- TAREFAS DO EXERCÍCIO:
**a.** No trecho sobre o alinhamento conservador do CFM, reescreva de forma mais concisa o parágrafo que começa com “A ação do CFM contra as cotas”, preservando os fatos principais.
**b.** Dê continuidade ao texto sobre o alinhamento conservador do CFM a partir da última frase apresentada.
===== TRECHO SELECIONADO =====
Alinhamento conservador do CFM

A ação do CFM contra as cotas se insere em um contexto mais amplo, marcado por sua aliança com agendas conservadoras e políticas restritivas, principalmente desde o governo Bolsonaro. Em agosto, foi eleita uma nova diretoria do conselho, em sua maioria composta por chapas de perfil conservador, que abraça pautas políticas e ideológicas, como restrições ao direito ao aborto legal, pautas “pró-vida” e a defesa de práticas sem comprovação científica, como o uso da cloroquina para tratar a COVID-19.

A reação negativa do CFM às cotas é consistente com uma postura conservadora e elitista observada em outras decisões recentes do órgão, cujo posicionamento se aproxima de ideologias de direita e práticas excludentes. A campanha de alguns candidatos foi abertamente marcada por apoio a figuras políticas e por uma retórica contra movimentos progressistas, o que reflete a crescente influência do bolsonarismo nas esferas da medicina e na própria organização do conselho.
===== DADOS EXTRAÍDOS =====
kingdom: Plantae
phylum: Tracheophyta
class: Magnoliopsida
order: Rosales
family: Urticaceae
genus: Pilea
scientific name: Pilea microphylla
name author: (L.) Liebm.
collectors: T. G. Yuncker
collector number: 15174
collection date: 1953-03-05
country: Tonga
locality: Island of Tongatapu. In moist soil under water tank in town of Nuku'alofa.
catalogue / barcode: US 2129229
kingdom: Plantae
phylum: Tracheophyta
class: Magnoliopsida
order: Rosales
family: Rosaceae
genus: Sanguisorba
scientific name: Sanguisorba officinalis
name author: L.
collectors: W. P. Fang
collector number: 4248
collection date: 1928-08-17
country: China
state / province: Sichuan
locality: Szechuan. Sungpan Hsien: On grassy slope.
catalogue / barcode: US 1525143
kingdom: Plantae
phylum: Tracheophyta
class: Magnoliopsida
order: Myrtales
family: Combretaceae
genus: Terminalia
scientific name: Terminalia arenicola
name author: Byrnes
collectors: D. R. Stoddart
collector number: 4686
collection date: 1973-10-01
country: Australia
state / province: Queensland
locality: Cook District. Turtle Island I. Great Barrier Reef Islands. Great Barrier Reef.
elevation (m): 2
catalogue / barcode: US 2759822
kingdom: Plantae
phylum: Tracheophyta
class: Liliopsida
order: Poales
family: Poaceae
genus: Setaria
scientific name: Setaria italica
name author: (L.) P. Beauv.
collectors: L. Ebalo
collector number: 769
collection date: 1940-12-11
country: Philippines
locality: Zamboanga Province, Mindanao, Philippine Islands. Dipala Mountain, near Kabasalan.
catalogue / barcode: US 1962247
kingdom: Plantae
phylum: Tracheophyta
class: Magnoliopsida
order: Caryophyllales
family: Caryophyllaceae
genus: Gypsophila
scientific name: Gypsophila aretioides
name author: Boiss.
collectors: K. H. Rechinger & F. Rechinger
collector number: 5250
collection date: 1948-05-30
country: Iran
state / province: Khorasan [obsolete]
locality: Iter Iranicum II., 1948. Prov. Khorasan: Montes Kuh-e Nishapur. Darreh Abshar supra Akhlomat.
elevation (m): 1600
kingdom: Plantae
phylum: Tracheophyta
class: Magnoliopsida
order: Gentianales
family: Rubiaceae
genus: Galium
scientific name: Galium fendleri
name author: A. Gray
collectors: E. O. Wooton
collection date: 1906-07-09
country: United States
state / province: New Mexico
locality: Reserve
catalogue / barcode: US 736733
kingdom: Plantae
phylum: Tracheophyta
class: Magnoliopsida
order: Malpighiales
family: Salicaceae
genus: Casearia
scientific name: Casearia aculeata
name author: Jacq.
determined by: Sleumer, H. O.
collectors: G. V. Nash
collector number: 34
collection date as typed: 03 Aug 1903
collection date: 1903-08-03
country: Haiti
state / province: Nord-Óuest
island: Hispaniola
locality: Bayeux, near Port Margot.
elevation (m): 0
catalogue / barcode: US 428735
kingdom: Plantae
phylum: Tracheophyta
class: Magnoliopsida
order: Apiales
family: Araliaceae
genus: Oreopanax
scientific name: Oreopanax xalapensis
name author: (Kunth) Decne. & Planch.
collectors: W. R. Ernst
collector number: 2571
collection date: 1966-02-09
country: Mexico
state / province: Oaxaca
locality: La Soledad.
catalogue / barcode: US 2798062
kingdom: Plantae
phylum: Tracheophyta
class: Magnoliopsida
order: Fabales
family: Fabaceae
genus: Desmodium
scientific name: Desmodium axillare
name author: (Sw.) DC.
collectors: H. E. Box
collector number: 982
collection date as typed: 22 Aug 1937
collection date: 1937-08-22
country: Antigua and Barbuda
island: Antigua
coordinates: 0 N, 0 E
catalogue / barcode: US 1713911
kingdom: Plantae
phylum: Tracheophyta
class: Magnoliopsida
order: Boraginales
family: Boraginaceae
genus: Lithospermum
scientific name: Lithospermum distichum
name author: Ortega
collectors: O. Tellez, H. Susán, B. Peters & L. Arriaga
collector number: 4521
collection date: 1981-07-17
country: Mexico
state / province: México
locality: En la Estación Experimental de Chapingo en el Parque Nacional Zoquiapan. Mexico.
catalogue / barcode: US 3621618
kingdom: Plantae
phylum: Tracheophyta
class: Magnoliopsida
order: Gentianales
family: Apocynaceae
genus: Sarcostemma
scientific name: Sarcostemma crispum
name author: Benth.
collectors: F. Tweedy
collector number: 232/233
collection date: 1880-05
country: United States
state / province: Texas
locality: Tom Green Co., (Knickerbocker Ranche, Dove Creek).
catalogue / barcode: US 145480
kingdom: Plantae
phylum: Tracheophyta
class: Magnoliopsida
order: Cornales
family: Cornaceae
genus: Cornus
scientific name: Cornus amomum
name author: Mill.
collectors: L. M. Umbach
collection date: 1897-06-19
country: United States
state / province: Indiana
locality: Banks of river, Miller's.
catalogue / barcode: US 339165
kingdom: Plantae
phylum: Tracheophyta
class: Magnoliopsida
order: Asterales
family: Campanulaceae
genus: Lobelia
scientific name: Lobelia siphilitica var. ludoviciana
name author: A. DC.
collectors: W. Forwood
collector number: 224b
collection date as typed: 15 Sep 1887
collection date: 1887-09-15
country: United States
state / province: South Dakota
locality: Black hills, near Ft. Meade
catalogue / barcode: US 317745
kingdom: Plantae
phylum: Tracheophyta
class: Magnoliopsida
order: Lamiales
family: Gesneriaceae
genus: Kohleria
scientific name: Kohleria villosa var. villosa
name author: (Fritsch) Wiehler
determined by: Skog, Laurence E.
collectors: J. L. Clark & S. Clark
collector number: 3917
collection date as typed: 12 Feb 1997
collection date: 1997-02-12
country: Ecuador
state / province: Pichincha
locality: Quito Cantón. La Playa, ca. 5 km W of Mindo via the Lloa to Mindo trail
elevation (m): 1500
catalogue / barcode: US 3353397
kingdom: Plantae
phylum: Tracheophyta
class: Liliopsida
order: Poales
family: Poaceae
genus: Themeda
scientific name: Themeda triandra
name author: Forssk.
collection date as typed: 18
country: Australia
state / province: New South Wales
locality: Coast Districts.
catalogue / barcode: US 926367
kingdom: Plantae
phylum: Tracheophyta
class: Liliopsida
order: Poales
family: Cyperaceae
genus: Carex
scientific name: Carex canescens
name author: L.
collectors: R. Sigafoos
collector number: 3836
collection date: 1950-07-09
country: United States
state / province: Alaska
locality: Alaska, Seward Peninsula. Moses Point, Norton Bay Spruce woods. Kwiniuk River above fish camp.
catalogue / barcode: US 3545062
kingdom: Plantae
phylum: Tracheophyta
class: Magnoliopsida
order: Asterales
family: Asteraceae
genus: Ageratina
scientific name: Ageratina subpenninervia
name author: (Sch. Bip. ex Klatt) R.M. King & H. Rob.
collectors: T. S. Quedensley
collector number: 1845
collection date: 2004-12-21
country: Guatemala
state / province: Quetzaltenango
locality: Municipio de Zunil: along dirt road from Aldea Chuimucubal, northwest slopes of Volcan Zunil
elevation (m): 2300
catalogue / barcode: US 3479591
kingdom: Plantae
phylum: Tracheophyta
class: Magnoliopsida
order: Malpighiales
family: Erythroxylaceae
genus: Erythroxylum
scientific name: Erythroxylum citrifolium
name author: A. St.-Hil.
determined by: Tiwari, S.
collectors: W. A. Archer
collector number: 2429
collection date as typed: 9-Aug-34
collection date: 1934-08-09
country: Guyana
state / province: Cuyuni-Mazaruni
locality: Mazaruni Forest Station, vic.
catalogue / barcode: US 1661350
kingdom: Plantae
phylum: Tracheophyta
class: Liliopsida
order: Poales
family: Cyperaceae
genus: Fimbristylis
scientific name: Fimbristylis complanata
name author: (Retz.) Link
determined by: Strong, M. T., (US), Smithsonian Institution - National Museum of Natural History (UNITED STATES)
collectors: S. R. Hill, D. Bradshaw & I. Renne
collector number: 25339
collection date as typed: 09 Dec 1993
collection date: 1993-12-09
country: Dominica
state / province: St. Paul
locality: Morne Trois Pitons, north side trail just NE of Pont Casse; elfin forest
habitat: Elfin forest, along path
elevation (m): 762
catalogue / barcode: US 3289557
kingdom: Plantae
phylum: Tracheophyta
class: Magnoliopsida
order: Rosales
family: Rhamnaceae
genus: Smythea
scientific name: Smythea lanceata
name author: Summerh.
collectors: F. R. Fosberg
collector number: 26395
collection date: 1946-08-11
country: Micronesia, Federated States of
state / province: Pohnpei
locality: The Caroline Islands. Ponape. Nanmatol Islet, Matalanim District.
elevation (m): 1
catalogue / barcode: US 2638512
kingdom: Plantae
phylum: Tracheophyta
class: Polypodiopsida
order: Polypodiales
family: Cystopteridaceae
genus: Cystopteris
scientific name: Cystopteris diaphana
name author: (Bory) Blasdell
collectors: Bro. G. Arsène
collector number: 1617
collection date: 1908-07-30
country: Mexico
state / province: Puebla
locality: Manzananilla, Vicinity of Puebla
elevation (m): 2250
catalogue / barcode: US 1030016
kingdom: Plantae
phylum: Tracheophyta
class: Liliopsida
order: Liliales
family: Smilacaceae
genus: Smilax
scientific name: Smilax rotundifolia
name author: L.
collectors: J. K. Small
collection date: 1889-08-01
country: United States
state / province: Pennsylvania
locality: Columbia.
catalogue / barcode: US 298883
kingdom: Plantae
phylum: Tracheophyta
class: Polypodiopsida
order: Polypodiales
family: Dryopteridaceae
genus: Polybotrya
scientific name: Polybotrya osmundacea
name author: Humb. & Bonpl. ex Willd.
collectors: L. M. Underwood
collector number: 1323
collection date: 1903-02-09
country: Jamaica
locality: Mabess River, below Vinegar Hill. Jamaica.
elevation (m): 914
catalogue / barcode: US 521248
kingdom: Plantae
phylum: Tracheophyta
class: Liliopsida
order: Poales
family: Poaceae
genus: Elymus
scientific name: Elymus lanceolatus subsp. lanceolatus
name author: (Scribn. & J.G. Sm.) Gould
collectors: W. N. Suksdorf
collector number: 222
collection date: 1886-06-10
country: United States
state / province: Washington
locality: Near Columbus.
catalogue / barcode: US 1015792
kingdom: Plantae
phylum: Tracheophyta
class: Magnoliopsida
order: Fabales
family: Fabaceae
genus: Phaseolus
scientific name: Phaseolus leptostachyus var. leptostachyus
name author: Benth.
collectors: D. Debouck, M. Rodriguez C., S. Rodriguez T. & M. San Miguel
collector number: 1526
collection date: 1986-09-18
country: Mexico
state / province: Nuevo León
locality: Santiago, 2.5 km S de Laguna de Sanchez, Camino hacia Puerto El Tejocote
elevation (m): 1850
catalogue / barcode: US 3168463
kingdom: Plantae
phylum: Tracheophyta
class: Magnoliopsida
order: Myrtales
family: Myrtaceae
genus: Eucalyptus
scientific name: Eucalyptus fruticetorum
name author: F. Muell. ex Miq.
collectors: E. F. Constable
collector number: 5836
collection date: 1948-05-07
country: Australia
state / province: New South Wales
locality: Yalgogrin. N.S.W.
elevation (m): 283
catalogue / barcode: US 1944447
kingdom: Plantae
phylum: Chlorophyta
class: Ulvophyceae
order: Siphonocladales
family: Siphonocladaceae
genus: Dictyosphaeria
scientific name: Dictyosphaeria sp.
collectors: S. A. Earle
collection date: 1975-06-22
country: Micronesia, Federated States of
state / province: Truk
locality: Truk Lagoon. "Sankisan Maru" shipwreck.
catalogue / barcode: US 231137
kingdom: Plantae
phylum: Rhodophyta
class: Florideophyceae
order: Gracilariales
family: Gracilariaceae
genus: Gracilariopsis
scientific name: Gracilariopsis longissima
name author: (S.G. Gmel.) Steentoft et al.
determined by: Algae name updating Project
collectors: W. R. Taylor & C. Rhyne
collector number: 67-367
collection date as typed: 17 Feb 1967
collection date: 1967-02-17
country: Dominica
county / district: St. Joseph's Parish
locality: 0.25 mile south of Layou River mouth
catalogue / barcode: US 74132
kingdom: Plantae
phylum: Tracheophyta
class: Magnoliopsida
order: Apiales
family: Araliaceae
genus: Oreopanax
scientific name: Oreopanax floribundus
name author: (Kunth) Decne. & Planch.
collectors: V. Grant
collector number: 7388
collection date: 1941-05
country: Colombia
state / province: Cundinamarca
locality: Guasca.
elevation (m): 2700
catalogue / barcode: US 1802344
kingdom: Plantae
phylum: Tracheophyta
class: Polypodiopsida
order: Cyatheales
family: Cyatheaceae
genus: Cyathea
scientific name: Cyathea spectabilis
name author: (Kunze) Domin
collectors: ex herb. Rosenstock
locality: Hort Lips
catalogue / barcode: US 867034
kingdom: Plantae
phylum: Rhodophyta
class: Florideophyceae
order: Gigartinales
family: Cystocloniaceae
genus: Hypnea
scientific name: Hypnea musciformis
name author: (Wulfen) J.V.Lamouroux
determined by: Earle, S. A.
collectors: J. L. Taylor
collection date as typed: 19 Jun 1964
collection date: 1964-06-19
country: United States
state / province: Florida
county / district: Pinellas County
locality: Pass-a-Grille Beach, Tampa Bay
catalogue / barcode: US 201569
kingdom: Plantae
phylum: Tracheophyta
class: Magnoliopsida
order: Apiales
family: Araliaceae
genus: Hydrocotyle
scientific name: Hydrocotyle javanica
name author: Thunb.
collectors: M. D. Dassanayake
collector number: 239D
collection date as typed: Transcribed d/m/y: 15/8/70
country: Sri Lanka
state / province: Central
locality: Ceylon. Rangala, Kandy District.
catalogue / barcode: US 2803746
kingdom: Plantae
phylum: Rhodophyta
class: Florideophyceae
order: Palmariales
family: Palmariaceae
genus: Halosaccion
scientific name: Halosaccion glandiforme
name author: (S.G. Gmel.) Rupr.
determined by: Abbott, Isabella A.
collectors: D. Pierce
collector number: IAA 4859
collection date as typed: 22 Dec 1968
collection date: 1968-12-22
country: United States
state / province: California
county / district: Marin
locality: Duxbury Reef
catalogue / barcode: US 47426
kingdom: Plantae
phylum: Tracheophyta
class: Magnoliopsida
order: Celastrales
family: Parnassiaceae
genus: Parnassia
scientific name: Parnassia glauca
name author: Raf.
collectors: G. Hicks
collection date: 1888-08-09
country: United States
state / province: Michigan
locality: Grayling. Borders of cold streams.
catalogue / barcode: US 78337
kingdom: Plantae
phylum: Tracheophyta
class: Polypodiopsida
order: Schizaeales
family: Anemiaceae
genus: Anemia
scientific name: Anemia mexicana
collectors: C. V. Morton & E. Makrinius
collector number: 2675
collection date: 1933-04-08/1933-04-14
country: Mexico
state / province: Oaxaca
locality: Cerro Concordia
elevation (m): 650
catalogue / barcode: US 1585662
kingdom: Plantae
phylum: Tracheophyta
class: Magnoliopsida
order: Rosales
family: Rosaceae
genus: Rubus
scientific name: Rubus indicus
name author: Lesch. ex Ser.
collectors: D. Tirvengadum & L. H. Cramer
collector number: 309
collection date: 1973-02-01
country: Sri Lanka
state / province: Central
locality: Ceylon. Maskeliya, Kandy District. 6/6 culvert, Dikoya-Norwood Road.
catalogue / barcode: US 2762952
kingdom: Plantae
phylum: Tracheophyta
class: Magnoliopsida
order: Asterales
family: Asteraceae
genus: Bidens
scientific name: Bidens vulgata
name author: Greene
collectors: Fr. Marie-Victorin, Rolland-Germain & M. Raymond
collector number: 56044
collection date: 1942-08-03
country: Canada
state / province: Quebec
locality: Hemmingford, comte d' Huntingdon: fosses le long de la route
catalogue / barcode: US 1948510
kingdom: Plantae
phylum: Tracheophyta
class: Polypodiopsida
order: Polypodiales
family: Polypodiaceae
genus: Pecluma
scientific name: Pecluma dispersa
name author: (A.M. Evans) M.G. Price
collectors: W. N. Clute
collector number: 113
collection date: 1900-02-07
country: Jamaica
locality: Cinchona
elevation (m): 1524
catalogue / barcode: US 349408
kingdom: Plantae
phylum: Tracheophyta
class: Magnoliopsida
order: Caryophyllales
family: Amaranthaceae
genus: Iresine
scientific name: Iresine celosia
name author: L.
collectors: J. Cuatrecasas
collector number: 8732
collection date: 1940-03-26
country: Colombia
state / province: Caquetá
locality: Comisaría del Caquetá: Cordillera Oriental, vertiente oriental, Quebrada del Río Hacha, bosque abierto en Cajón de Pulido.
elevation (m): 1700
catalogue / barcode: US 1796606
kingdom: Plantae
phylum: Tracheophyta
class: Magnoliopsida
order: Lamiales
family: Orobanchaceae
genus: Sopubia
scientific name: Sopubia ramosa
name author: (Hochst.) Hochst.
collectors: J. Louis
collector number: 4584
=====
- RESPOSTAS:
**a.** A ação do CFM contra as cotas faz parte de sua aliança com agendas conservadoras e políticas restritivas, sobretudo desde o governo Bolsonaro. Em agosto, o conselho elegeu uma nova diretoria majoritariamente conservadora, que defende restrições ao aborto legal, pautas “pró-vida” e práticas sem comprovação científica, como o uso da cloroquina contra a COVID-19.

**b.**
Raphael Câmara, um dos líderes desse movimento e figura central no CFM, promoveu iniciativas para limitar o direito ao aborto, inclusive articulando a chamada “resolução dos 22 semanas,” que buscava definir um prazo máximo para abortos legais em casos de estupro. A medida foi suspensa pelo STF, que a considerou uma extrapolação das funções do CFM, mas inspirou projetos de lei que tentam restringir ainda mais os direitos reprodutivos no Brasil. Este alinhamento entre o CFM e a agenda conservadora levanta sérias preocupações sobre a autonomia do órgão, tradicionalmente comprometido com princípios éticos e científicos, em meio a um cenário de politização crescente.

Esse alinhamento do CFM com posturas reacionárias e a ausência de uma agenda progressista é motivo de crítica. Dos 54 novos conselheiros eleitos, apenas 12 são mulheres, e, em várias chapas, há pouco ou nenhum foco no Sistema Único de Saúde (SUS) e na promoção de políticas de saúde pública inclusivas. As discussões sobre saúde preventiva e imunização estão visivelmente ausentes dos programas das chapas vencedoras, refletindo a falta de atenção do CFM às necessidades de saúde pública do país.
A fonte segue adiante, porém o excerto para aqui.